On Tue, Jun 2, 2015 at 11:43 AM, Justin notifications@github.com wrote:

ok, this time the solution works for sure! just going through the normal process of making sure i implemented it right everywhere. hopefully there are no other bugs.

— Reply to this email directly or view it on GitHub https://github.com/taijusti/sleep_apnea/issues/21#issuecomment-107995308 .

taijusti commented 9 years ago

she told me that vivado hls isn't as thoroughly tested as you might expect. directives do not necessarily work with each other, or at all for that matter. one of the things she told me to do is manually inline everything, which is what resolved the problem. by manually inline, i mean take the contents of all send/recv functions and put them into host. so the code is sort of a mess right now.

i wanna merge to master right now. may i do this? the host/device are definitely communicating right now. i can see it on the arm core. weird thing is it is either taking a long time or not converging (its been running for 7 minutes now). it still passes host_tb.cpp so we're no worse off than before if i do merge. its just that the code is kinda messy. it would be helpful if you could skim through if to see if you think its acceptable to merge to master.

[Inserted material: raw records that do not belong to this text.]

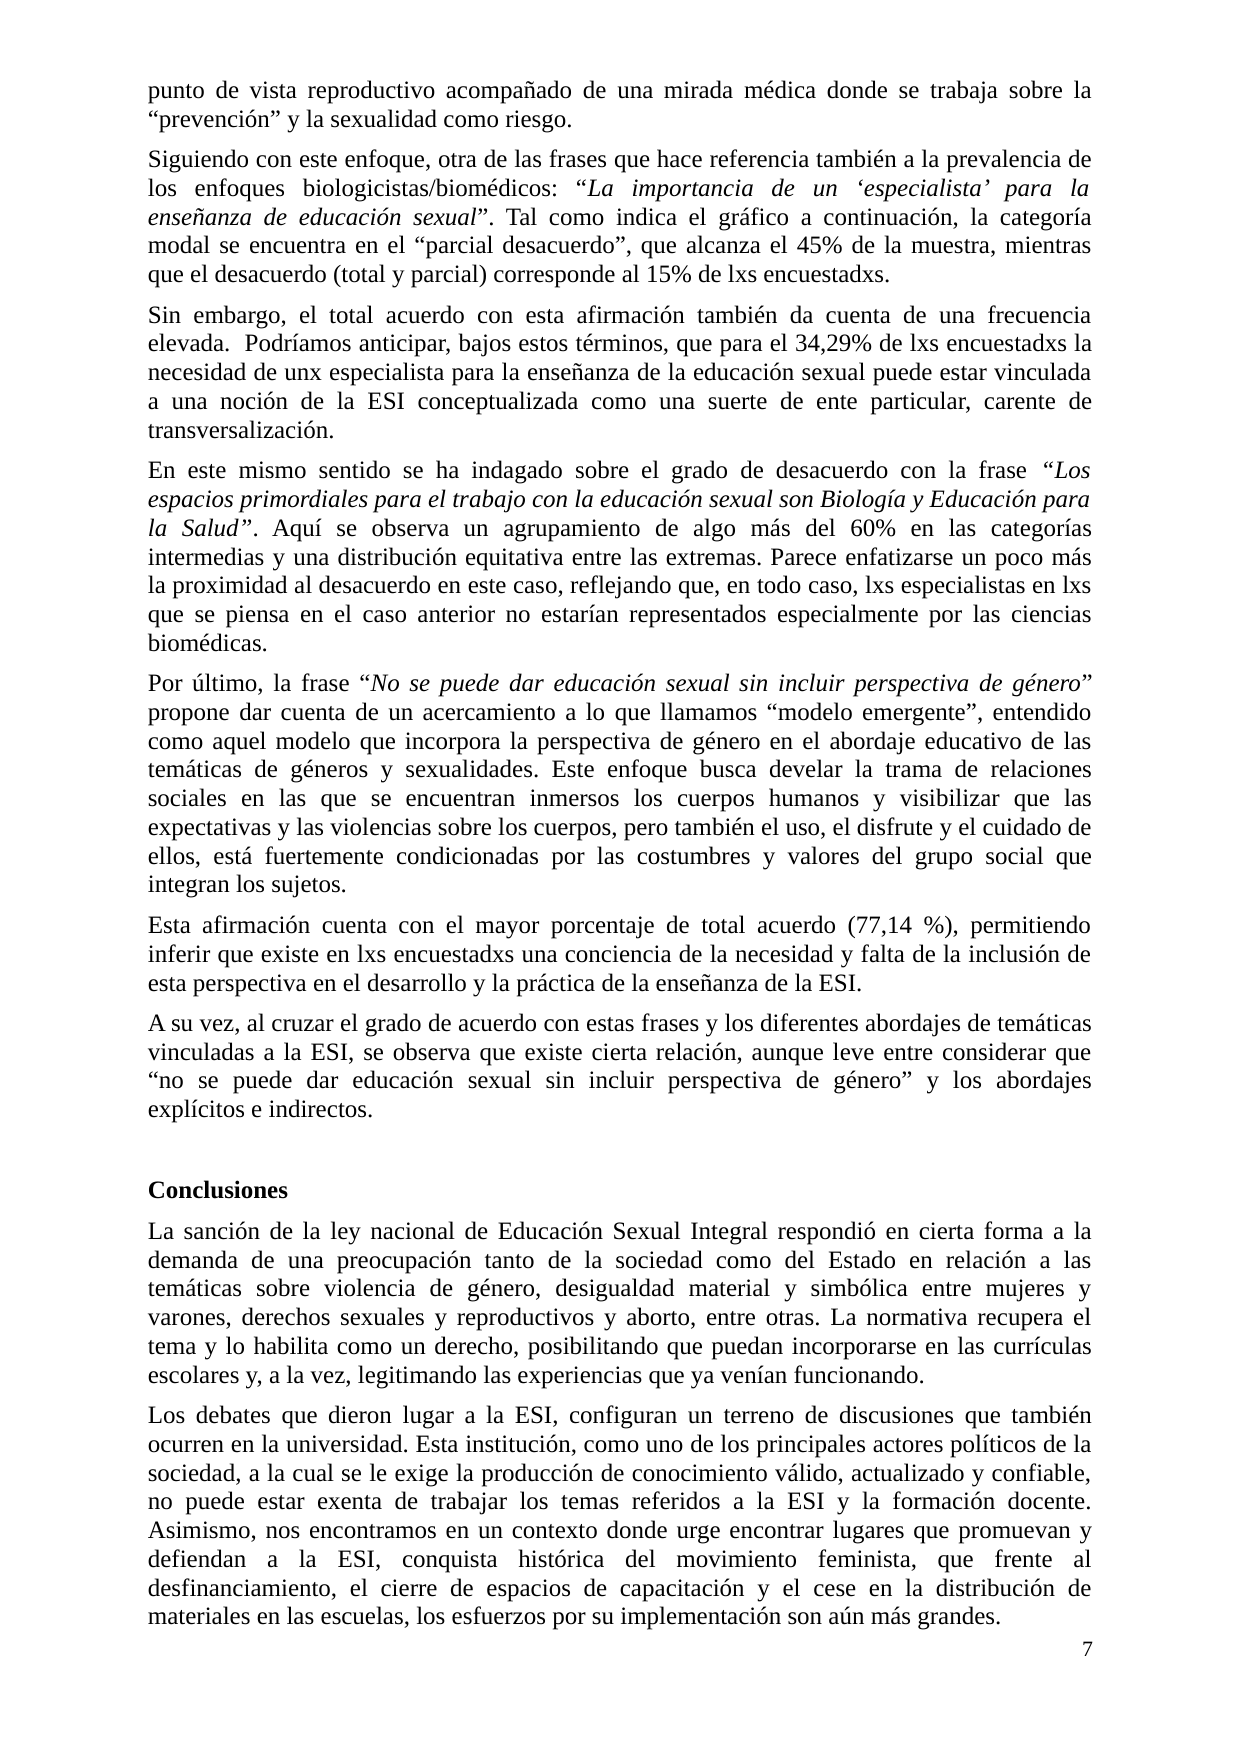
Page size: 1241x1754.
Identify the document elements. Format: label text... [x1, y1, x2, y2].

text En este mismo sentido se ha indagado sobre el grado de desacuerdo con la frase “Los espacios primordiales para el trabajo con la educación sexual son Biología y Educación para la Salud”. Aquí se observa un agrupamiento de algo más del 60% en las categorías intermedias y una distribución equitativa entre las extremas. Parece enfatizarse un poco más la proximidad al desacuerdo en este caso, reflejando que, en todo caso, lxs especialistas en lxs que se piensa en el caso anterior no estarían representados especialmente por las ciencias biomédicas. [148, 455, 1093, 657]
text A su vez, al cruzar el grado de acuerdo con estas frases y los diferentes abordajes de temáticas vinculadas a la ESI, se observa que existe cierta relación, aunque leve entre considerar que “no se puede dar educación sexual sin incluir perspectiva de género” y los abordajes explícitos e indirectos. [148, 1008, 1093, 1123]
text Siguiendo con este enfoque, otra de las frases que hace referencia también a la prevalencia de los enfoques biologicistas/biomédicos: “La importancia de un ‘especialista’ para la enseñanza de educación sexual”. Tal como indica el gráfico a continuación, la categoría modal se encuentra en el “parcial desacuerdo”, que alcanza el 45% de la muestra, mientras que el desacuerdo (total y parcial) corresponde al 15% de lxs encuestadxs. [148, 144, 1093, 288]
text Esta afirmación cuenta con el mayor porcentaje de total acuerdo (77,14 %), permitiendo inferir que existe en lxs encuestadxs una conciencia de la necesidad y falta de la inclusión de esta perspectiva en el desarrollo y la práctica de la enseñanza de la ESI. [148, 910, 1093, 996]
text Los debates que dieron lugar a la ESI, configuran un terreno de discusiones que también ocurren en la universidad. Esta institución, como uno de los principales actores políticos de la sociedad, a la cual se le exige la producción de conocimiento válido, actualizado y confiable, no puede estar exenta de trabajar los temas referidos a la ESI y la formación docente. Asimismo, nos encontramos en un contexto donde urge encontrar lugares que promuevan y defiendan a la ESI, conquista histórica del movimiento feminista, que frente al desfinanciamiento, el cierre de espacios de capacitación y el cese en la distribución de materiales en las escuelas, los esfuerzos por su implementación son aún más grandes. [148, 1400, 1093, 1630]
text Conclusiones [148, 1175, 1093, 1204]
text Sin embargo, el total acuerdo con esta afirmación también da cuenta de una frecuencia elevada. Podríamos anticipar, bajos estos términos, que para el 34,29% de lxs encuestadxs la necesidad de unx especialista para la enseñanza de la educación sexual puede estar vinculada a una noción de la ESI conceptualizada como una suerte de ente particular, carente de transversalización. [148, 300, 1093, 443]
text La sanción de la ley nacional de Educación Sexual Integral respondió en cierta forma a la demanda de una preocupación tanto de la sociedad como del Estado en relación a las temáticas sobre violencia de género, desigualdad material y simbólica entre mujeres y varones, derechos sexuales y reproductivos y aborto, entre otras. La normativa recupera el tema y lo habilita como un derecho, posibilitando que puedan incorporarse en las currículas escolares y, a la vez, legitimando las experiencias que ya venían funcionando. [148, 1216, 1093, 1388]
text Por último, la frase “No se puede dar educación sexual sin incluir perspectiva de género” propone dar cuenta de un acercamiento a lo que llamamos “modelo emergente”, entendido como aquel modelo que incorpora la perspectiva de género en el abordaje educativo de las temáticas de géneros y sexualidades. Este enfoque busca develar la trama de relaciones sociales en las que se encuentran inmersos los cuerpos humanos y visibilizar que las expectativas y las violencias sobre los cuerpos, pero también el uso, el disfrute y el cuidado de ellos, está fuertemente condicionadas por las costumbres y valores del grupo social que integran los sujetos. [148, 668, 1093, 898]
text punto de vista reproductivo acompañado de una mirada médica donde se trabaja sobre la “prevención” y la sexualidad como riesgo. [148, 75, 1093, 132]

taijusti commented 9 years ago

ok.. so i think there's something wrong with the device after all. either that or im reading from it wrong or something. after initialize it, it should be e[i] = y[i] ? -1 : 1. but right now im seeing e[i] = 1. HLS is once again synthesizing something wrong cause host_tb still passes -.-. gah!!!!

this bug sounds easier to debug now though.

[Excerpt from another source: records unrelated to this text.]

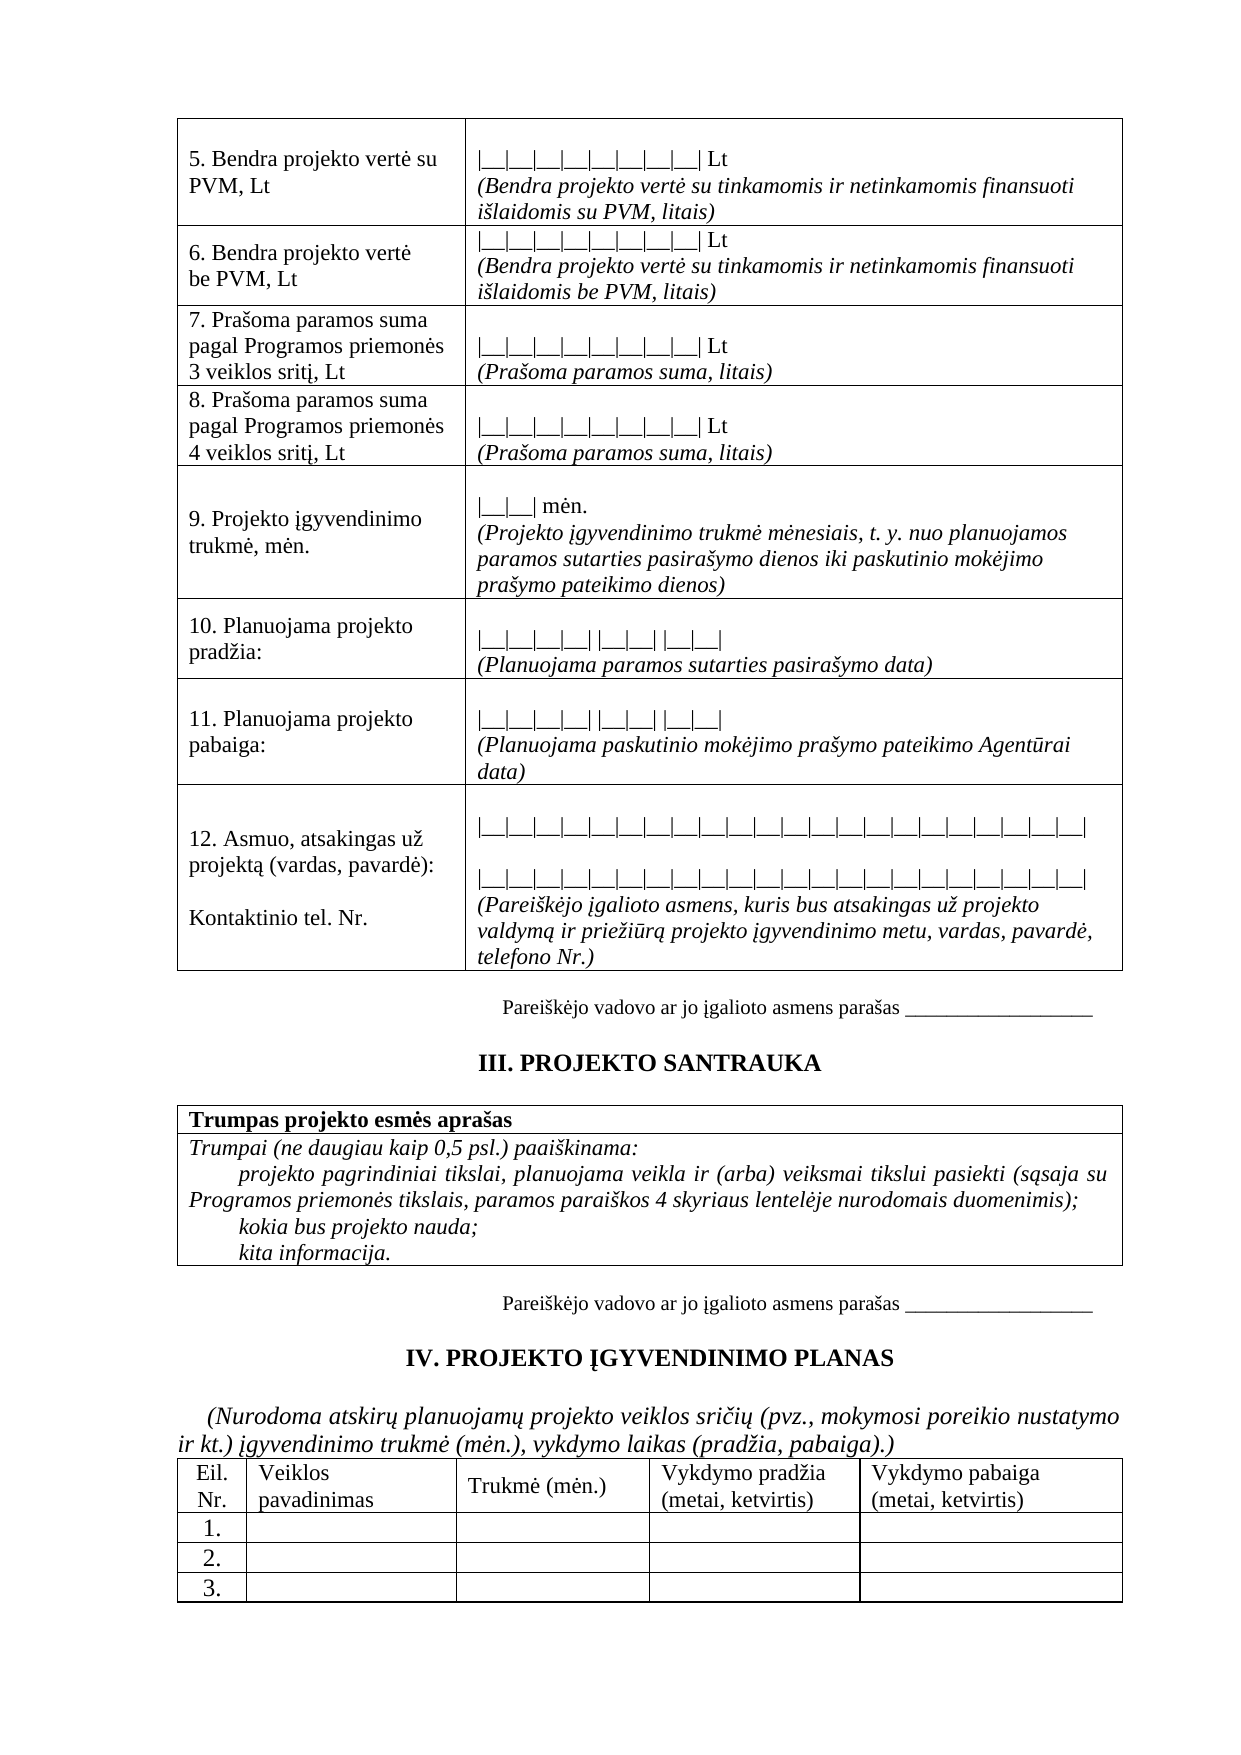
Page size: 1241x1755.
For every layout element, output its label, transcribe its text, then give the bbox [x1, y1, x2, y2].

table_cell [247, 1573, 456, 1601]
text (Nurodoma atskirų planuojamų projekto veiklos sričių (pvz., mokymosi poreikio nustatymo ir kt.) įgyvendinimo trukmė (mėn.), vykdymo laikas (pradžia, pabaiga).) [177, 1401, 1122, 1458]
table_cell 1. [178, 1513, 246, 1542]
table_cell [861, 1513, 1122, 1542]
table_header Veiklos pavadinimas [247, 1459, 456, 1512]
table_cell 7. Prašoma paramos suma pagal Programos priemonės 3 veiklos sritį, Lt [178, 306, 465, 385]
table_cell |__|__|__|__|__|__|__|__| Lt (Prašoma paramos suma, litais) [466, 306, 1122, 385]
table_cell [457, 1513, 649, 1542]
table_header Trumpas projekto esmės aprašas [178, 1106, 1122, 1133]
table_cell Trumpai (ne daugiau kaip 0,5 psl.) paaiškinama: projekto pagrindiniai tikslai, planuojama veikla ir (arba) veiksmai tikslui pasiekti (sąsaja su Programos priemonės tikslais, paramos paraiškos 4 skyriaus lentelėje nurodomais duomenimis); kokia bus projekto nauda; kita informacija. [178, 1134, 1122, 1265]
table_cell [457, 1573, 649, 1601]
table_cell |__|__|__|__| |__|__| |__|__| (Planuojama paskutinio mokėjimo prašymo pateikimo Agentūrai data) [466, 679, 1122, 784]
table_header Eil. Nr. [178, 1459, 246, 1512]
table_header Vykdymo pradžia (metai, ketvirtis) [650, 1459, 859, 1512]
table_cell [650, 1513, 859, 1542]
table_cell [861, 1543, 1122, 1572]
table_cell 5. Bendra projekto vertė su PVM, Lt [178, 119, 465, 224]
text Pareiškėjo vadovo ar jo įgalioto asmens parašas __________________ [177, 995, 1122, 1019]
table_cell 12. Asmuo, atsakingas už projektą (vardas, pavardė): Kontaktinio tel. Nr. [178, 785, 465, 970]
table_cell 2. [178, 1543, 246, 1572]
table_cell |__|__|__|__|__|__|__|__| Lt (Bendra projekto vertė su tinkamomis ir netinkamomis finansuoti išlaidomis su PVM, litais) [466, 119, 1122, 224]
table_cell |__|__|__|__|__|__|__|__| Lt (Bendra projekto vertė su tinkamomis ir netinkamomis finansuoti išlaidomis be PVM, litais) [466, 226, 1122, 305]
table_header Vykdymo pabaiga (metai, ketvirtis) [861, 1459, 1122, 1512]
table_cell [861, 1573, 1122, 1601]
text IV. PROJEKTO ĮGYVENDINIMO PLANAS [177, 1343, 1122, 1372]
table_cell [247, 1513, 456, 1542]
table_header Trukmė (mėn.) [457, 1459, 649, 1512]
table_cell |__|__|__|__| |__|__| |__|__| (Planuojama paramos sutarties pasirašymo data) [466, 599, 1122, 678]
table_cell |__|__|__|__|__|__|__|__|__|__|__|__|__|__|__|__|__|__|__|__|__|__| |__|__|__|__|__|__|__|__|__|__|__|__|__|__|__|__|__|__|__|__|__|__| (Pareiškėjo įgalioto asmens, kuris bus atsakingas už projekto valdymą ir priežiūrą projekto įgyvendinimo metu, vardas, pavardė, telefono Nr.) [466, 785, 1122, 970]
table_cell [457, 1543, 649, 1572]
table_cell [650, 1543, 859, 1572]
text III. PROJEKTO SANTRAUKA [177, 1048, 1122, 1076]
table_cell 10. Planuojama projekto pradžia: [178, 599, 465, 678]
table_cell |__|__|__|__|__|__|__|__| Lt (Prašoma paramos suma, litais) [466, 386, 1122, 465]
table_cell 3. [178, 1573, 246, 1601]
table_cell |__|__| mėn. (Projekto įgyvendinimo trukmė mėnesiais, t. y. nuo planuojamos paramos sutarties pasirašymo dienos iki paskutinio mokėjimo prašymo pateikimo dienos) [466, 466, 1122, 598]
table_cell 6. Bendra projekto vertė be PVM, Lt [178, 226, 465, 305]
table_cell [650, 1573, 859, 1601]
text Pareiškėjo vadovo ar jo įgalioto asmens parašas __________________ [177, 1291, 1122, 1314]
table_cell 11. Planuojama projekto pabaiga: [178, 679, 465, 784]
table_cell 9. Projekto įgyvendinimo trukmė, mėn. [178, 466, 465, 598]
table_cell [247, 1543, 456, 1572]
table_cell 8. Prašoma paramos suma pagal Programos priemonės 4 veiklos sritį, Lt [178, 386, 465, 465]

taijusti commented 9 years ago

oh wait.. i think i know the problem. it's that bug that ibrahim found in common.cpp. i forgot to re-synth device since it uses that.

ghost commented 9 years ago

I think the device is correct, it passes co-sim.

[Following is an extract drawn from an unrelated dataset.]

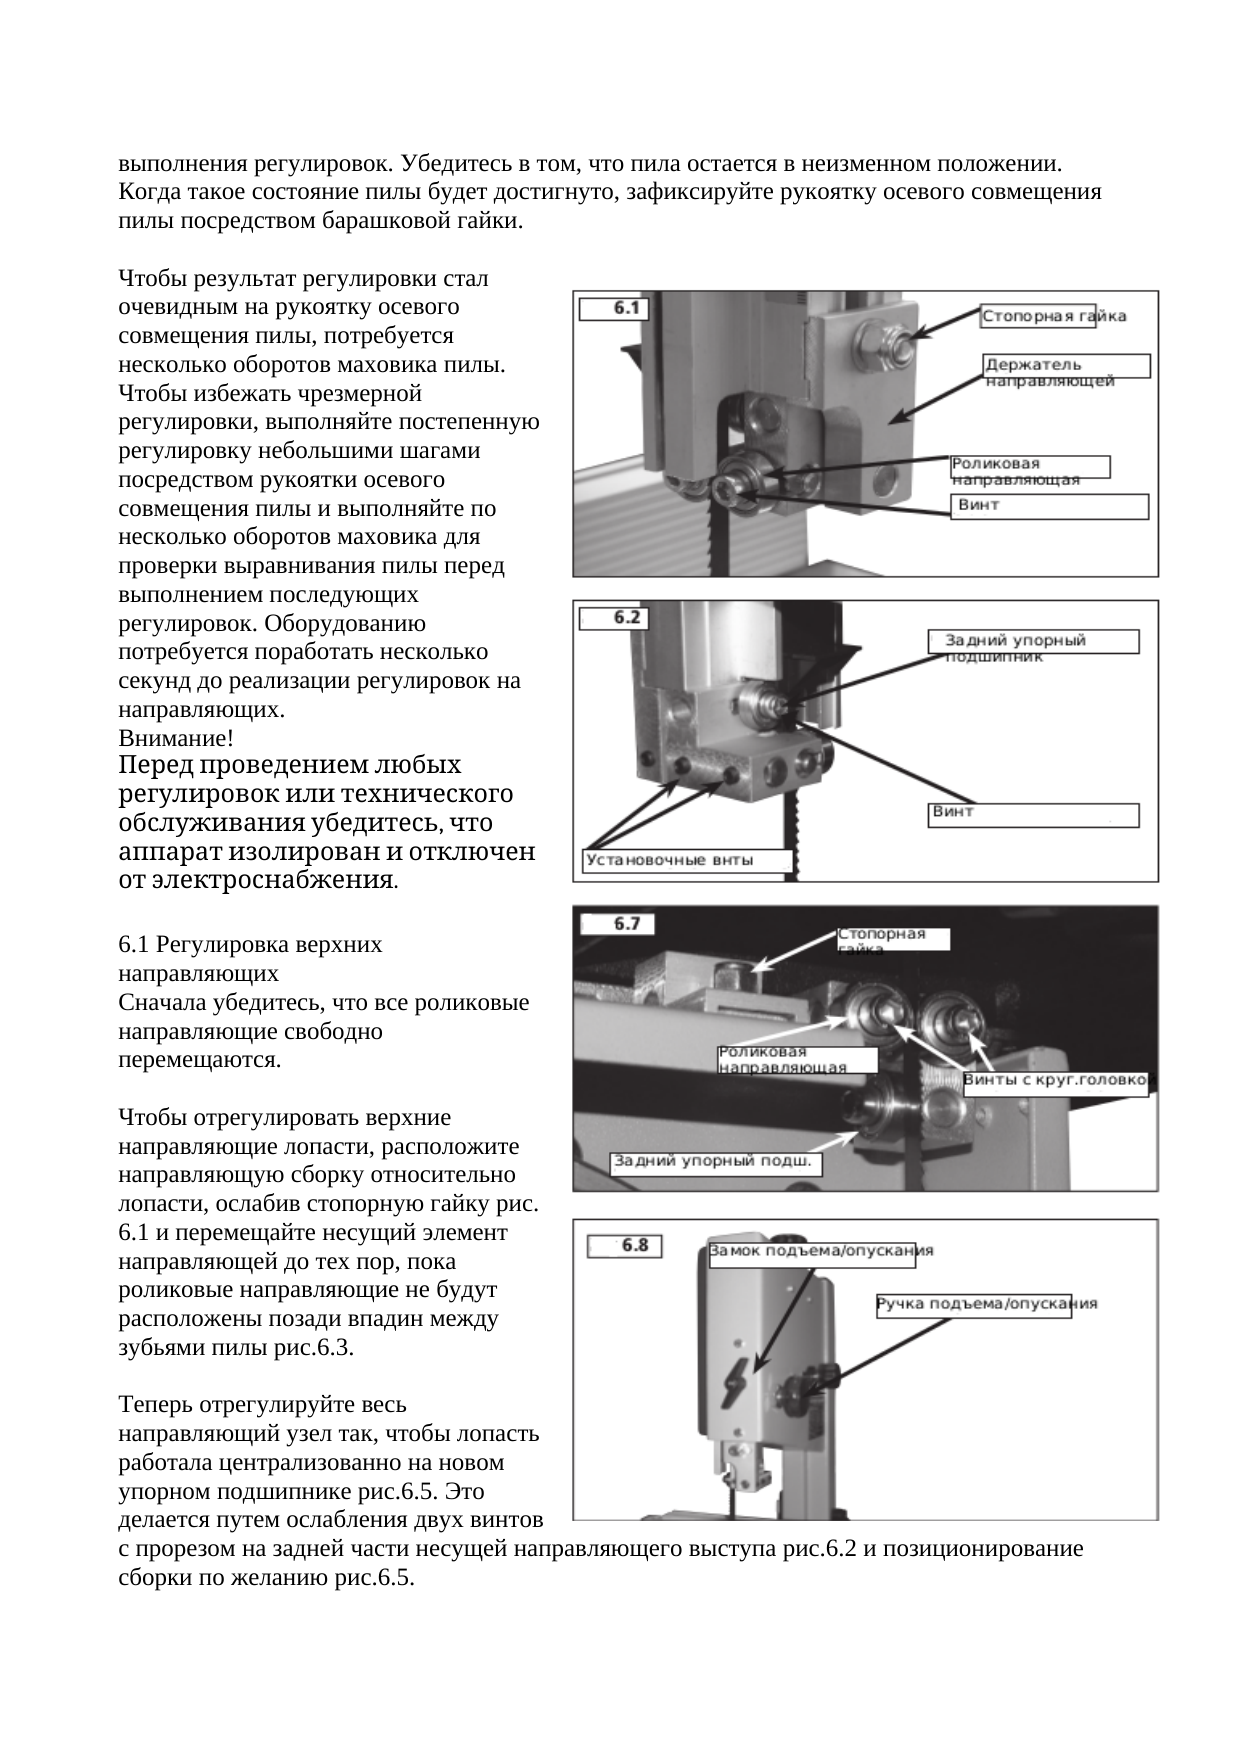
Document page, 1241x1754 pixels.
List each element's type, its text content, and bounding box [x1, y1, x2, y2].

On Tue, Jun 2, 2015 at 9:36 PM, Justin notifications@github.com wrote:

oh wait.. i think i know the problem. it's that bug that ibrahim found in common.cpp. i forgot to re-synth device since it uses that.

— Reply to this email directly or view it on GitHub https://github.com/taijusti/sleep_apnea/issues/21#issuecomment-108153640 .

taijusti commented 9 years ago

only with your change correct changing the uint32_t to int32_t in send() for floats in common.cpp?

ghost commented 9 years ago

yes

On Tue, Jun 2, 2015 at 9:51 PM, Justin notifications@github.com wrote:

only your change correct changing the uint32_t to int32_t in send() for floats in common.cpp?

— Reply to this email directly or view it on GitHub https://github.com/taijusti/sleep_apnea/issues/21#issuecomment-108158515 .

taijusti commented 9 years ago

i decided to re-implement my stuff. something i did on justin_branch makes it not pass c-sim with random vectors (note that vanilla master does). the fix you mentioned isnt on master so i just reapplied it locally and am compiling right now. i will verify tomorrow morning.

ghost commented 9 years ago

okay, should I add my fix to the master branch ? I guess I should right.

On Tue, Jun 2, 2015 at 10:04 PM, Justin notifications@github.com wrote:

i decided to re-implement my stuff. something i did on justin_branch makes it not pass c-sim with random vectors (note that vanilla master does). the fix you mentioned isnt on master so i just reapplied it locally and am compiling right now. i will verify tomorrow morning.

— Reply to this email directly or view it on GitHub https://github.com/taijusti/sleep_apnea/issues/21#issuecomment-108159875 .

taijusti commented 9 years ago

ive added it to my local thing to try and get the hw working. if you'd like i can commit what i have. it's no worse than what is on github right now (i.e. host_tb passes)

taijusti commented 9 years ago

going to port over host.cpp and all related files to ARM and snoop the FIFOs to see if they match up with what HW is doing.

taijusti commented 9 years ago

this is confirmed to work on hardware, along with the device. full solution works for single device case!!!!!!!!!!!!!!!!!!!!!!!!!!!!!!!!!!!!!!!!!!!!!!!!!!!!!!!!!!!!!!!!!!!!!!!!!!!!!!!!!!!!!!!!!!!!!!!!!!!!!!!!!!!!!!!!!!!!!!!!!!!!!!!!!!!!!!!!!!!!!!!!!!!!!!!!!!!!!!!!!!!!!!!!!!!!!!!!!!!!!!!!!!!!!!!!!!!!!!!!!!!!!!